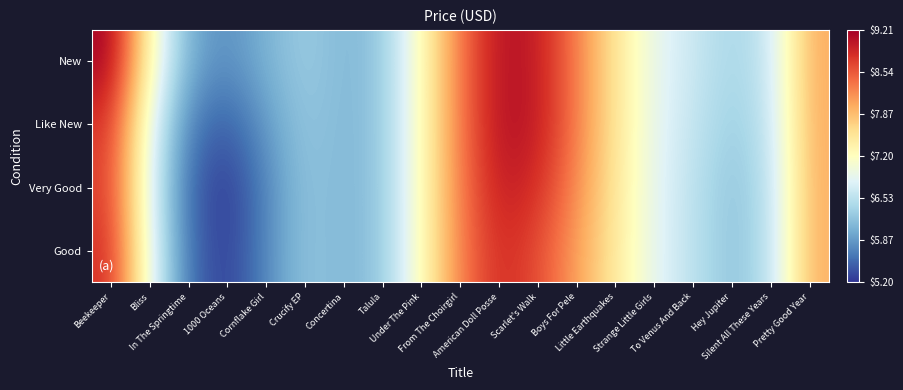

Reading left to right, what are all the values shown in this chart?

New: Beekeeper=9.2	Bliss=7.3	In The Springtime=6.0	1000 Oceans=5.8	Cornflake Girl=6.1	Crucify EP=6.3	Concertina=6.1	Talula=6.2	Under The Pink=7.3	From The Choirgirl=8.4	American Doll Posse=9.1	Scarlet's Walk=9.0	Boys For Pele=8.3	Little Earthquakes=7.5	Strange Little Girls=6.9	To Venus And Back=6.6	Hey Jupiter=6.4	Silent All These Years=6.6	Pretty Good Year=8.0
Like New: Beekeeper=8.8	Bliss=6.9	In The Springtime=5.7	1000 Oceans=5.4	Cornflake Girl=5.9	Crucify EP=6.3	Concertina=6.1	Talula=6.2	Under The Pink=7.3	From The Choirgirl=8.4	American Doll Posse=9.1	Scarlet's Walk=9.0	Boys For Pele=8.3	Little Earthquakes=7.5	Strange Little Girls=6.9	To Venus And Back=6.6	Hey Jupiter=6.3	Silent All These Years=6.6	Pretty Good Year=8.0
Very Good: Beekeeper=8.7	Bliss=6.8	In The Springtime=5.5	1000 Oceans=5.2	Cornflake Girl=5.7	Crucify EP=6.2	Concertina=6.1	Talula=6.2	Under The Pink=7.3	From The Choirgirl=8.3	American Doll Posse=9.0	Scarlet's Walk=8.8	Boys For Pele=8.2	Little Earthquakes=7.5	Strange Little Girls=6.9	To Venus And Back=6.5	Hey Jupiter=6.2	Silent All These Years=6.5	Pretty Good Year=8.0
Good: Beekeeper=8.8	Bliss=6.9	In The Springtime=5.6	1000 Oceans=5.2	Cornflake Girl=5.8	Crucify EP=6.2	Concertina=6.1	Talula=6.2	Under The Pink=7.3	From The Choirgirl=8.3	American Doll Posse=8.9	Scarlet's Walk=8.6	Boys For Pele=8.1	Little Earthquakes=7.5	Strange Little Girls=6.9	To Venus And Back=6.5	Hey Jupiter=6.2	Silent All These Years=6.5	Pretty Good Year=8.0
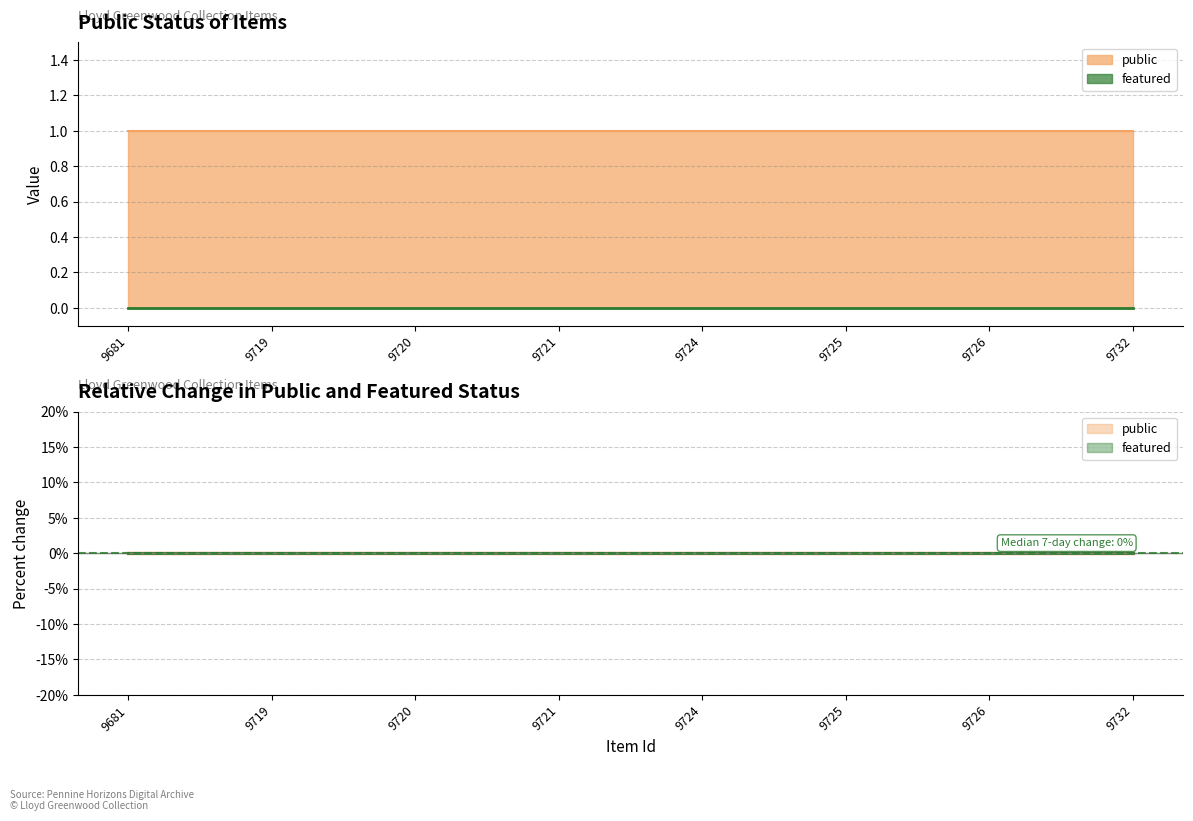

List the labels in order of featured value, smallest first.

9681, 9719, 9720, 9721, 9724, 9725, 9726, 9732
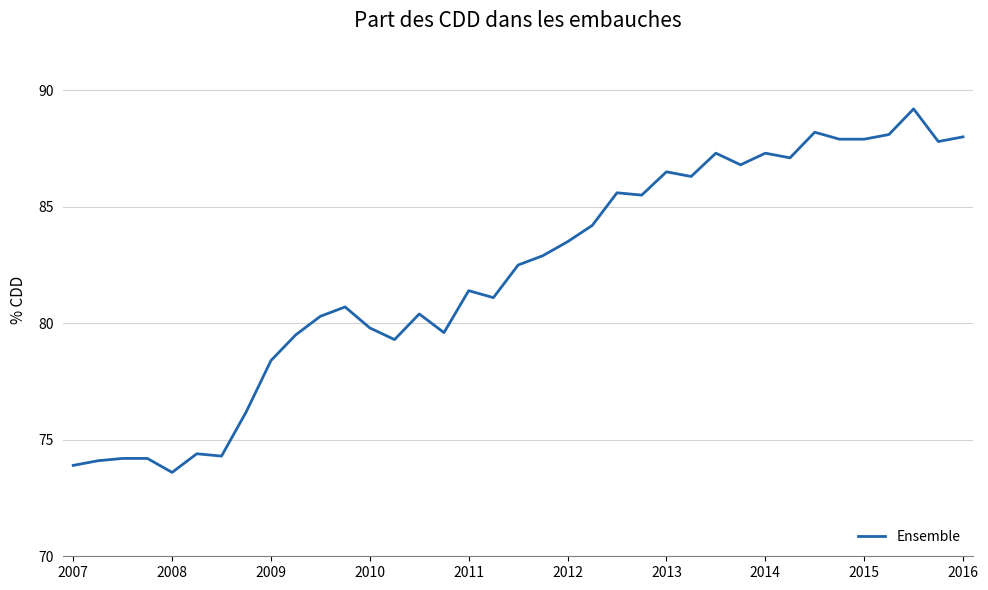

What is the smallest value displayed?

73.6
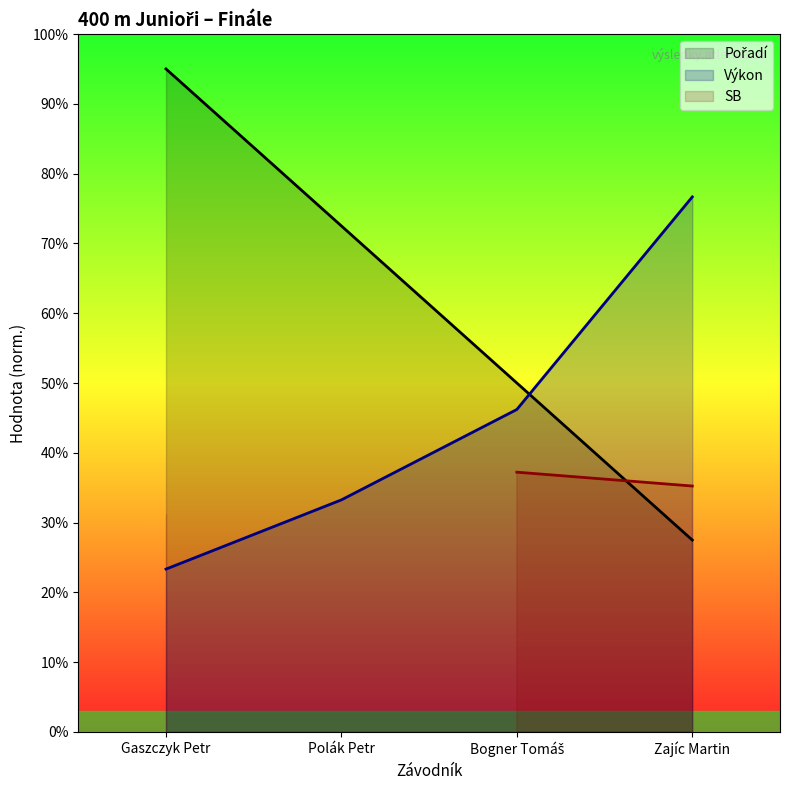

Where is Výkon nearest to the value 50?

Bogner Tomáš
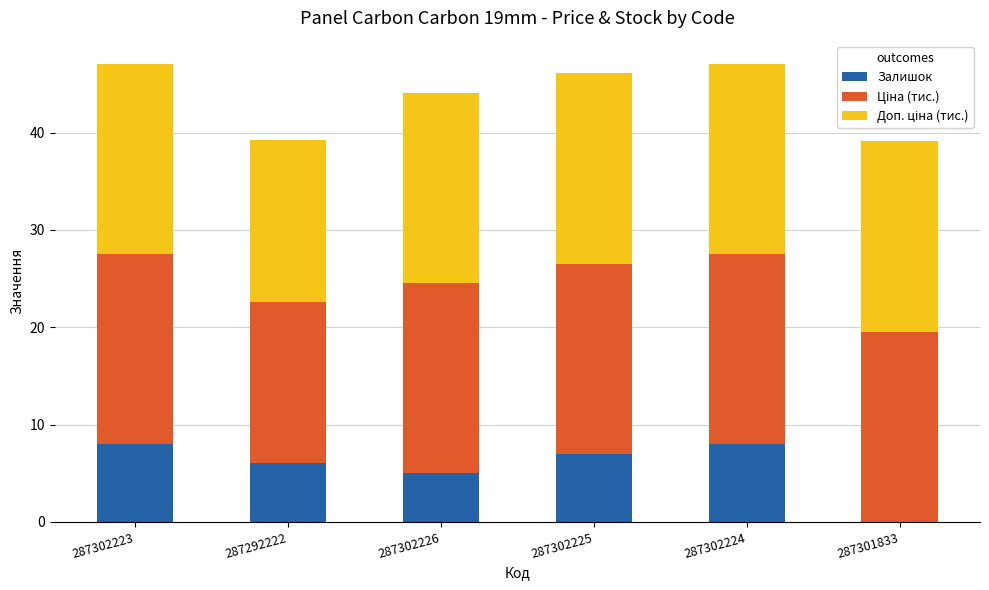

At which label is Залишок closest to 4?

287302226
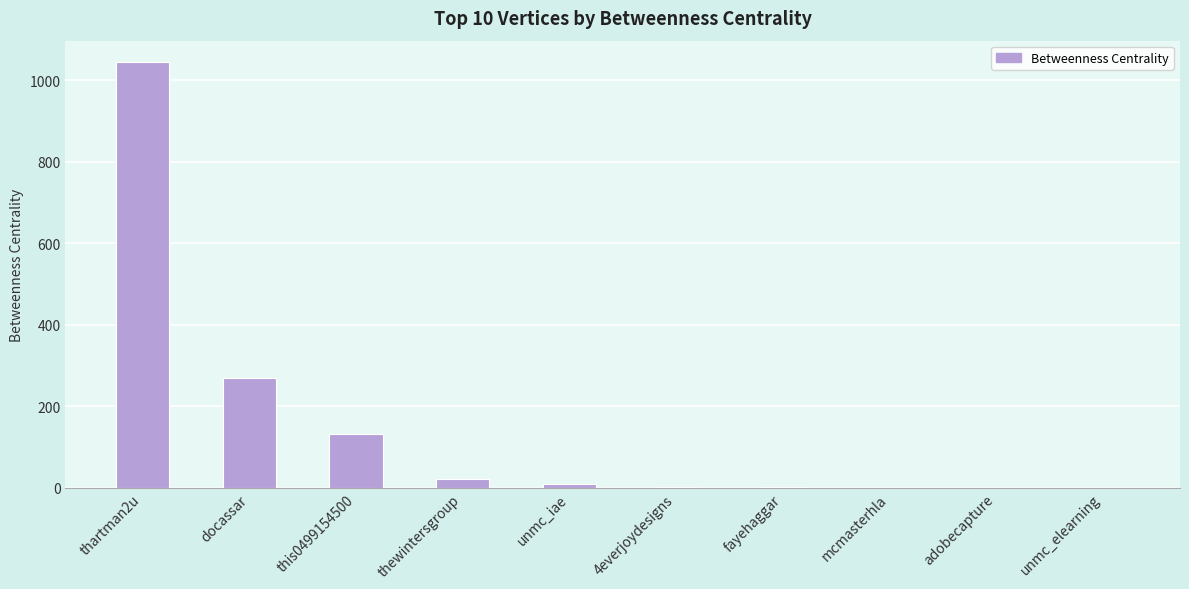

At which label is the value closest to 522?

docassar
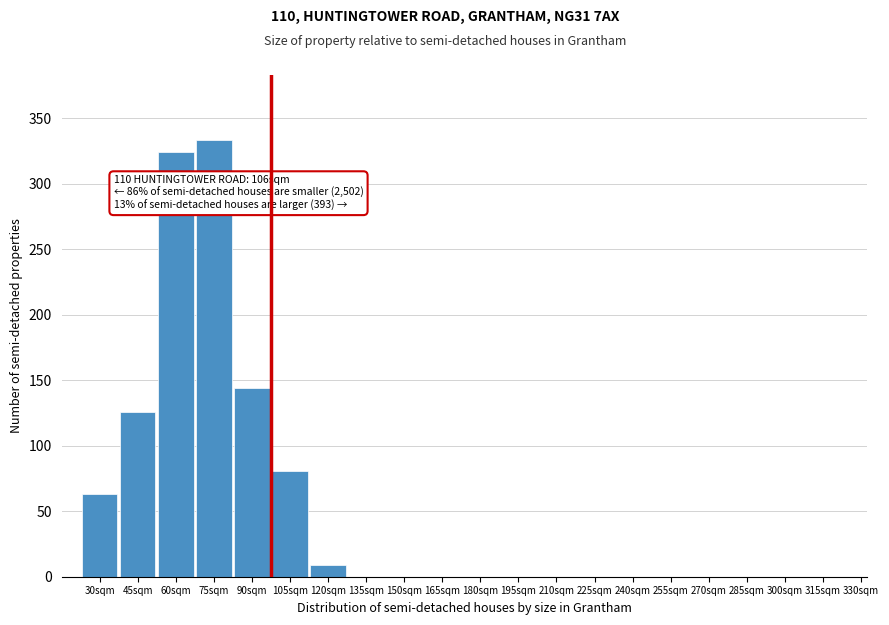

Which category has the highest value across all series?

75sqm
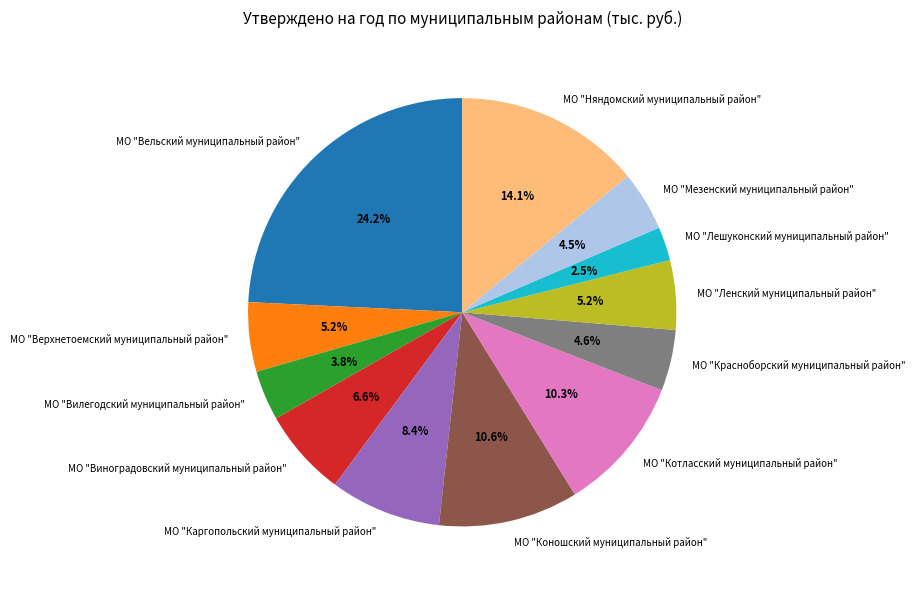

Combined, what portion of the pie is МО "Мезенский муниципальный район" and МО "Красноборский муниципальный район"?

9.1%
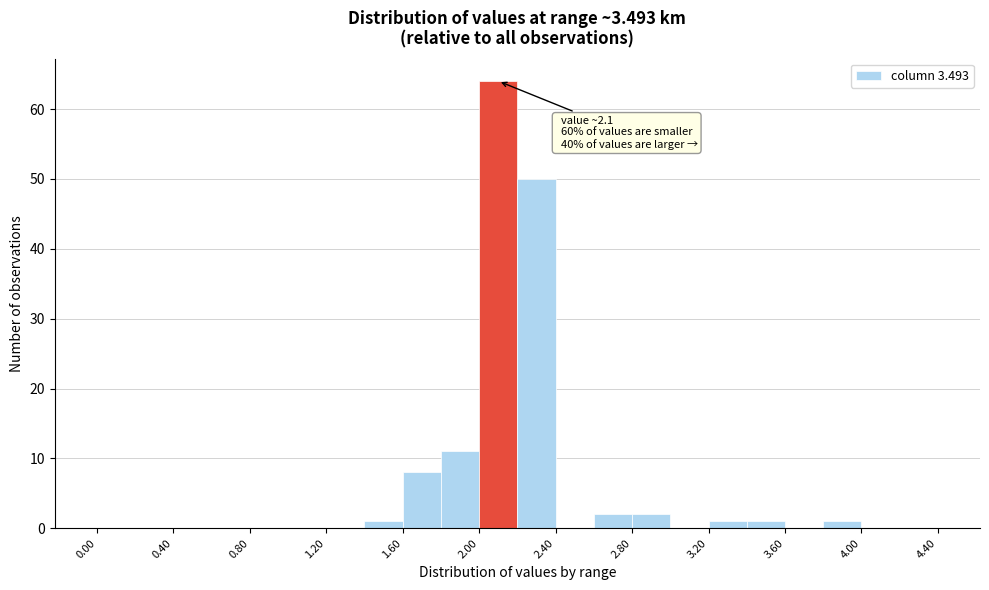

Over which range of the x-axis is the bar tallest?

2.0 to 2.2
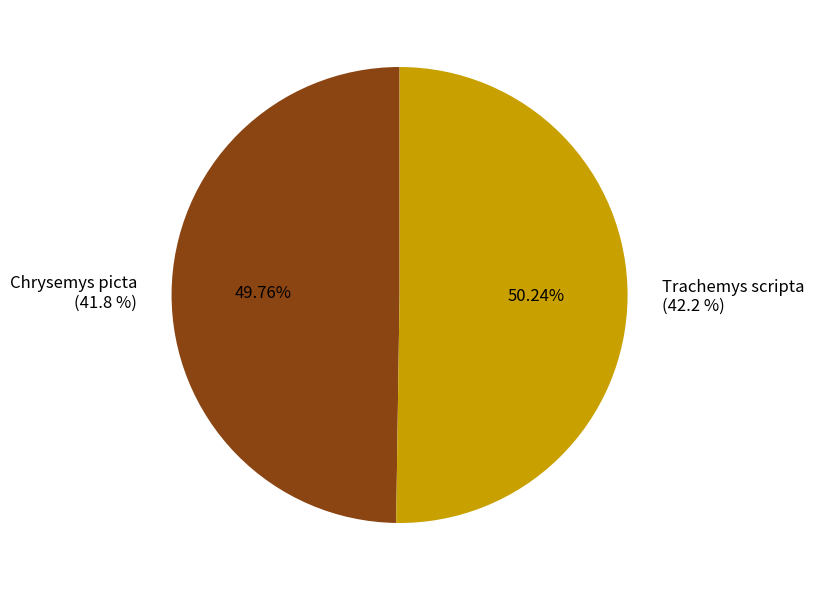

Rank the categories by value from highest to lowest.

Trachemys scripta, Chrysemys picta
* * * * *
§ HOW TO COMPLETE THIS TASK
Can you copy out every line of the records above verbatim, leaving out the pictures?

§ REPLY TO THE EXERCISE
Reading left to right, what are all the values shown in this chart?

New: Beekeeper=9.2	Bliss=7.3	In The Springtime=6.0	1000 Oceans=5.8	Cornflake Girl=6.1	Crucify EP=6.3	Concertina=6.1	Talula=6.2	Under The Pink=7.3	From The Choirgirl=8.4	American Doll Posse=9.1	Scarlet's Walk=9.0	Boys For Pele=8.3	Little Earthquakes=7.5	Strange Little Girls=6.9	To Venus And Back=6.6	Hey Jupiter=6.4	Silent All These Years=6.6	Pretty Good Year=8.0
Like New: Beekeeper=8.8	Bliss=6.9	In The Springtime=5.7	1000 Oceans=5.4	Cornflake Girl=5.9	Crucify EP=6.3	Concertina=6.1	Talula=6.2	Under The Pink=7.3	From The Choirgirl=8.4	American Doll Posse=9.1	Scarlet's Walk=9.0	Boys For Pele=8.3	Little Earthquakes=7.5	Strange Little Girls=6.9	To Venus And Back=6.6	Hey Jupiter=6.3	Silent All These Years=6.6	Pretty Good Year=8.0
Very Good: Beekeeper=8.7	Bliss=6.8	In The Springtime=5.5	1000 Oceans=5.2	Cornflake Girl=5.7	Crucify EP=6.2	Concertina=6.1	Talula=6.2	Under The Pink=7.3	From The Choirgirl=8.3	American Doll Posse=9.0	Scarlet's Walk=8.8	Boys For Pele=8.2	Little Earthquakes=7.5	Strange Little Girls=6.9	To Venus And Back=6.5	Hey Jupiter=6.2	Silent All These Years=6.5	Pretty Good Year=8.0
Good: Beekeeper=8.8	Bliss=6.9	In The Springtime=5.6	1000 Oceans=5.2	Cornflake Girl=5.8	Crucify EP=6.2	Concertina=6.1	Talula=6.2	Under The Pink=7.3	From The Choirgirl=8.3	American Doll Posse=8.9	Scarlet's Walk=8.6	Boys For Pele=8.1	Little Earthquakes=7.5	Strange Little Girls=6.9	To Venus And Back=6.5	Hey Jupiter=6.2	Silent All These Years=6.5	Pretty Good Year=8.0

List the labels in order of featured value, smallest first.

9681, 9719, 9720, 9721, 9724, 9725, 9726, 9732

What is the smallest value displayed?

73.6

Where is Výkon nearest to the value 50?

Bogner Tomáš

At which label is Залишок closest to 4?

287302226

At which label is the value closest to 522?

docassar

Which category has the highest value across all series?

75sqm

Combined, what portion of the pie is МО "Мезенский муниципальный район" and МО "Красноборский муниципальный район"?

9.1%

Over which range of the x-axis is the bar tallest?

2.0 to 2.2

Rank the categories by value from highest to lowest.

Trachemys scripta, Chrysemys picta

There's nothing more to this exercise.